Early morning, late night, did not check the hour. A hurried phone call - get up, get dressed, drive to hospital. I'm fine, we're fine. Just an alarm we found, thankfully, false. Nevertheless the A&E (Accident & Emergency) Room, lags. Drags. A strung-up tension pervades with the lingering scent of spilt bottles/cans. So quiet except for the hum of the coffee machine. While I wait for the doctor to see our loved one. I sit, write and look out. Expectant of a long night. All around us, the murmurs of humans. Delicate, hushed. All the vulnerable souls in this room are in it together yet utterly separate. Small islands of fear, trepidation, calm.
I am fine, we are ...
A woman with red hair and white clothes bobs her head to her ipod. A young woman with short hair and pyjama bottoms holds on to the hand of her beloved for dear life. Lifeboat love. He is young - dutifully responsive without looking at her. Shy - embarrassed, I can't tell. She rocks back and forth for a while then continues touching him - his hair, his blue-jeaned leg. He might as well be in another room. I notice the twin-taped cuts on her shins, then look away.
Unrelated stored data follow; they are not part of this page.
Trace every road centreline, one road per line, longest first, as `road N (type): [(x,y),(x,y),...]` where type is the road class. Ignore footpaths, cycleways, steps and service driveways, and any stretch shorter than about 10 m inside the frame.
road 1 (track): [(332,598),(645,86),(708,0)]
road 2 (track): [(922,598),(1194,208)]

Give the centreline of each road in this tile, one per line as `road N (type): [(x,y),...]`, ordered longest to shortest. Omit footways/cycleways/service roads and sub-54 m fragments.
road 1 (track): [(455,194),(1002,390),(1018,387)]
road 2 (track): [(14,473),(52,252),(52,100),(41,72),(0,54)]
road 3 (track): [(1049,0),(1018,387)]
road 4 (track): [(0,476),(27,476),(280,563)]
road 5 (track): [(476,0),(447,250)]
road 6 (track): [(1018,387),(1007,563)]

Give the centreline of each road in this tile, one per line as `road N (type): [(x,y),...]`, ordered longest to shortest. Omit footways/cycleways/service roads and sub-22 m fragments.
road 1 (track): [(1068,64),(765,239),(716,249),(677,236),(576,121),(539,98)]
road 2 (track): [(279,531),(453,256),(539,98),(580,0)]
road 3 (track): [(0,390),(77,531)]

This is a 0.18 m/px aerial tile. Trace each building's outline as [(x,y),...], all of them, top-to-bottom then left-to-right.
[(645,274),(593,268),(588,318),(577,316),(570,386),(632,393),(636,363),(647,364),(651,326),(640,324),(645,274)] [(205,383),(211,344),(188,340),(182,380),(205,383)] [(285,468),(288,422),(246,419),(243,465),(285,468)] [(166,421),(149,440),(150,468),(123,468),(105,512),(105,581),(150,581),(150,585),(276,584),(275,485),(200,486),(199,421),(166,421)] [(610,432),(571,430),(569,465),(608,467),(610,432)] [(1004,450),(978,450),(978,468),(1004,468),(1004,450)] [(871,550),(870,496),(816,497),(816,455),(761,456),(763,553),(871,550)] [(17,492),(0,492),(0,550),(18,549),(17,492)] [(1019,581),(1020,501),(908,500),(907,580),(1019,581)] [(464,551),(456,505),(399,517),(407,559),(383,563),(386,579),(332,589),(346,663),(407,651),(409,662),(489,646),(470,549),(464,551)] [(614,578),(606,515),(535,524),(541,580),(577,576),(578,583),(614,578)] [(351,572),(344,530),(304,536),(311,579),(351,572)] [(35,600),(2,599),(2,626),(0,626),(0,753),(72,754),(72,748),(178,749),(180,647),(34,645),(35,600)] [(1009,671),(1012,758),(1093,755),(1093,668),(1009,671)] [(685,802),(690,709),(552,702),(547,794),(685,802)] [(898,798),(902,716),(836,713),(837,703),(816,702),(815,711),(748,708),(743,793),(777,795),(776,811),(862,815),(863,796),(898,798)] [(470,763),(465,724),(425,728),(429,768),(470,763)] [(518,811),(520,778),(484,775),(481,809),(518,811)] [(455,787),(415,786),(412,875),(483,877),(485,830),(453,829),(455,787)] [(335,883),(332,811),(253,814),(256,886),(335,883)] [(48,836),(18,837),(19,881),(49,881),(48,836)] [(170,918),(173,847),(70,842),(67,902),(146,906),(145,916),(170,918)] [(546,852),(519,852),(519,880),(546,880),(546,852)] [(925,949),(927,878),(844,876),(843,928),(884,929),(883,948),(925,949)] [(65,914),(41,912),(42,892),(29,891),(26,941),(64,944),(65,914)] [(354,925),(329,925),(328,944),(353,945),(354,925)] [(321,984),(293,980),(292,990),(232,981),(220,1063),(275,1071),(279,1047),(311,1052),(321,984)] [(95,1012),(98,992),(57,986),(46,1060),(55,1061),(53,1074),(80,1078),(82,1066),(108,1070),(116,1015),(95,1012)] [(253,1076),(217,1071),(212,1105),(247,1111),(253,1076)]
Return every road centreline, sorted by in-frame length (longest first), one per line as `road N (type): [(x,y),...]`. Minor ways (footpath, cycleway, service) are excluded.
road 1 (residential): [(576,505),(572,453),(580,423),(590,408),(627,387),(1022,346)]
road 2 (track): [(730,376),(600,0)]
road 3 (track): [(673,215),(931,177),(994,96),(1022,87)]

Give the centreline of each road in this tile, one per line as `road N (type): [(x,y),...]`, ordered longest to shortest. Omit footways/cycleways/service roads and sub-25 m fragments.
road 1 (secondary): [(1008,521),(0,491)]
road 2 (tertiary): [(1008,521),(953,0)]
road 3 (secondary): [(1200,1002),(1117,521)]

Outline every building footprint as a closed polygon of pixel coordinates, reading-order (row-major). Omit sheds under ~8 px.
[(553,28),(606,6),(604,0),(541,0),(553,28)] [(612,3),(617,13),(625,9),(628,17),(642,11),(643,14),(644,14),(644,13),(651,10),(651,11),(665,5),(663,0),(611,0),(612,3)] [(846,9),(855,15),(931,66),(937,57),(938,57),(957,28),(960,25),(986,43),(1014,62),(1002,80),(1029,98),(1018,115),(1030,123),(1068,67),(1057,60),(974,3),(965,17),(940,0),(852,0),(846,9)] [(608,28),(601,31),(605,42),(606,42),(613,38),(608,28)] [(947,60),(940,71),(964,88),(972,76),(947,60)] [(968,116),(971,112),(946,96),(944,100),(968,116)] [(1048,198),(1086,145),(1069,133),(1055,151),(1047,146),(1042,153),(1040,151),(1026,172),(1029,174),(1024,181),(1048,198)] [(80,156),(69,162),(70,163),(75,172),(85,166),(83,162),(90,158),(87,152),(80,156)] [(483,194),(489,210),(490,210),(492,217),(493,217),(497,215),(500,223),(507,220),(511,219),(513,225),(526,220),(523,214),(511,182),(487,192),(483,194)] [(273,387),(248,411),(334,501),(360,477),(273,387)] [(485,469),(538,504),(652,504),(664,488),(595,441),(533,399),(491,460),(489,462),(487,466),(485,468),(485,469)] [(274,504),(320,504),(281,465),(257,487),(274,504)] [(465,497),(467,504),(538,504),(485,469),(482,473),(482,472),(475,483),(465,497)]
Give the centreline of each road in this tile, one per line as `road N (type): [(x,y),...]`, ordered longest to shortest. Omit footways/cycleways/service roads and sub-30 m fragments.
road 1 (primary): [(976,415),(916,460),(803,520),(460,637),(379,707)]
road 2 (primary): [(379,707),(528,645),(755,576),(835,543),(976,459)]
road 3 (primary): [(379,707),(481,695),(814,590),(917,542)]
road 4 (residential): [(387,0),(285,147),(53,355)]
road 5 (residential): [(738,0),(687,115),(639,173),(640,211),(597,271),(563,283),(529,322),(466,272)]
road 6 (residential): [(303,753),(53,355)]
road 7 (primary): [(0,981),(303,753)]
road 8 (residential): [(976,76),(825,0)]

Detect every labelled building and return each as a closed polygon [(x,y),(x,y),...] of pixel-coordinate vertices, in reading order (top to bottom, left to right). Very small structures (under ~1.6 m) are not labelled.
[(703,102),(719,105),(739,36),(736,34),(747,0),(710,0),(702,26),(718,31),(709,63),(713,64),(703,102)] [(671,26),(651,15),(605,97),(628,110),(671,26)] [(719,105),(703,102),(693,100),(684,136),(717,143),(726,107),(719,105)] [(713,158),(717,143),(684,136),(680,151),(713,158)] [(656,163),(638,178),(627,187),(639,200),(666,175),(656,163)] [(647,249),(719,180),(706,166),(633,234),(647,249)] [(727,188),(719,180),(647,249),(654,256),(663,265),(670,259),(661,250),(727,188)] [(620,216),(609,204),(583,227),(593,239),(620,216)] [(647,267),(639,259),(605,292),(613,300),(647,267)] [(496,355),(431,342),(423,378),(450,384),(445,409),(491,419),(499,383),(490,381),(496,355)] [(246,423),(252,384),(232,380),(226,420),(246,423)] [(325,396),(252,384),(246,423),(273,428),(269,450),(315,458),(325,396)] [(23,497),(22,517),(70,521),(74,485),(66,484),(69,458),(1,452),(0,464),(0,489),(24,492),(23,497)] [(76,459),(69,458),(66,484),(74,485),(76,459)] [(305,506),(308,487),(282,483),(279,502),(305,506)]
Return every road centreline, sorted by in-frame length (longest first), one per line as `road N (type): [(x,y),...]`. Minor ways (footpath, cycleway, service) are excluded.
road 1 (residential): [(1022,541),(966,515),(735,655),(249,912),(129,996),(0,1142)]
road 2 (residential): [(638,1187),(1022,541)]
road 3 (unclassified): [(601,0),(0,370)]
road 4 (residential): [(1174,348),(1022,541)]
Not for the first time, I notice the lady with the green shoes. Beauty with tired eyes and hair. She looks alone, even desolate. Somehow she has turned up stylish. Looking at "us", so did we but this was done in a haze of sleep. Her green shoes glisten in the fluorescent glare. Her eyeliner, smudged. Is she alright? The result of a late night or late life. She curls up in her steel chair. Then stretches here and there, head back, uncrossed then crossed legs, conspicuous. I think that I am watching a show. Perhaps she has played the role of beauty too many times, opposite a beast of a life.
It is now 2 a.m. I write and ignore any gaze from me to pen and back again. Why can't they look at the lady with green shoes? Stream of consciousness, I am adrift. Thank God for this pen. Ipod lady has started speaking with two porters, they are pally. I wonder if it is a return trip. The lady with sore taped shins has stopped touching him. I feel relieved. Almost want to get her a coffee. It's alright, he's brought her one. Perhaps that's how he touches. Perhaps it's none of my business. Yet tonight I feel we are all in the same lifeboat, - While children sleep, mothers worry and God watches. A microcosm of a night, somewhere in England. I am fine, we are fine. Looking back on what I wrote, thinking. Sometimes I know I love the whole world and see only beauty, soft-winged beauty.